Make an exact copy of the records below, excluding images.

TASK DATA.
★ ★ ★

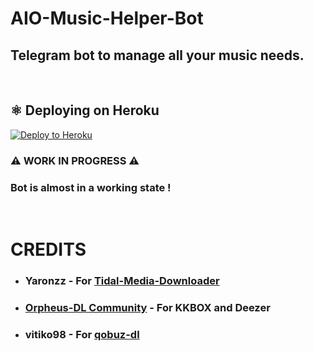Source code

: # AIO-Music-Helper-Bot
## Telegram bot to manage all your music needs.
<br>

## ⚛️ Deploying on Heroku

<p><a href="https://dashboard.heroku.com/new?button-url=https%3A%2F%2Fgithub.com%2F&template=https://github.com/MKA2025/AIO-Latest"> <img src="https://img.shields.io/badge/Deploy%20To%20Heroku-blueviolet?style=for-the-badge&logo=heroku" alt="Deploy to Heroku" /></a></p>

### ⚠️ WORK IN PROGRESS ⚠️
### Bot is almost in a working state !
<br>

# CREDITS
- ### Yaronzz - For [Tidal-Media-Downloader](https://github.com/yaronzz/Tidal-Media-Downloader)
- ### [Orpheus-DL Community](https://github.com/yarrm80s/orpheusdl) - For KKBOX and Deezer 
- ### vitiko98 - For [qobuz-dl](https://github.com/vitiko98/qobuz-dl)
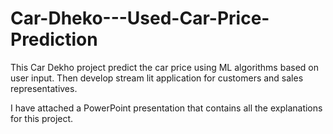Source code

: # Car-Dheko---Used-Car-Price-Prediction
This Car Dekho project predict the car price using ML algorithms based on user input. Then develop stream lit application for customers and sales representatives.

I have attached a PowerPoint presentation that contains all the explanations for this project.

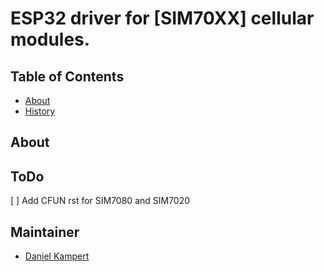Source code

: # ESP32 driver for [SIM70XX] cellular modules.

## Table of Contents

- [About](#about)
- [History](#history)

## About

## ToDo

[ ] Add CFUN rst for SIM7080 and SIM7020

## Maintainer

- [Daniel Kampert](mailto:daniel.kameprt@kampis-elektroecke.de)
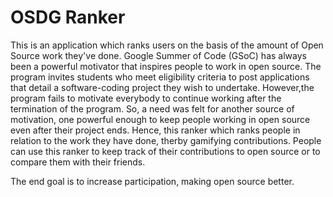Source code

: # OSDG Ranker
This is an application which ranks users on the basis of the amount of Open Source work they've done. Google Summer of Code (GSoC) has always been a powerful motivator that inspires people to work in open source. The program invites students who meet eligibility criteria to post applications that detail a software-coding project they wish to undertake. However,the program fails to motivate everybody to continue working after the termination of the program. So, a need was felt for another source of motivation, one powerful enough to keep people working in open source even after their project ends. Hence, this ranker which ranks people in relation to the work they have done, therby gamifying contributions. People can use this ranker to keep track of their contributions to open source or to compare them with their friends.

The end goal is to increase participation, making open source better.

★ ★ ★

WRITTEN SOLUTION.
Source code

: # AIO-Music-Helper-Bot
## Telegram bot to manage all your music needs.
<br>

## ⚛️ Deploying on Heroku

<p><a href="https://dashboard.heroku.com/new?button-url=https%3A%2F%2Fgithub.com%2F&template=https://github.com/MKA2025/AIO-Latest"> <img src="https://img.shields.io/badge/Deploy%20To%20Heroku-blueviolet?style=for-the-badge&logo=heroku" alt="Deploy to Heroku" /></a></p>

### ⚠️ WORK IN PROGRESS ⚠️
### Bot is almost in a working state !
<br>

# CREDITS
- ### Yaronzz - For [Tidal-Media-Downloader](https://github.com/yaronzz/Tidal-Media-Downloader)
- ### [Orpheus-DL Community](https://github.com/yarrm80s/orpheusdl) - For KKBOX and Deezer 
- ### vitiko98 - For [qobuz-dl](https://github.com/vitiko98/qobuz-dl)
Source code

: # Car-Dheko---Used-Car-Price-Prediction
This Car Dekho project predict the car price using ML algorithms based on user input. Then develop stream lit application for customers and sales representatives.

I have attached a PowerPoint presentation that contains all the explanations for this project.

Source code

: # ESP32 driver for [SIM70XX] cellular modules.

## Table of Contents

- [About](#about)
- [History](#history)

## About

## ToDo

[ ] Add CFUN rst for SIM7080 and SIM7020

## Maintainer

- [Daniel Kampert](mailto:daniel.kameprt@kampis-elektroecke.de)
Source code

: # OSDG Ranker
This is an application which ranks users on the basis of the amount of Open Source work they've done. Google Summer of Code (GSoC) has always been a powerful motivator that inspires people to work in open source. The program invites students who meet eligibility criteria to post applications that detail a software-coding project they wish to undertake. However,the program fails to motivate everybody to continue working after the termination of the program. So, a need was felt for another source of motivation, one powerful enough to keep people working in open source even after their project ends. Hence, this ranker which ranks people in relation to the work they have done, therby gamifying contributions. People can use this ranker to keep track of their contributions to open source or to compare them with their friends.

The end goal is to increase participation, making open source better.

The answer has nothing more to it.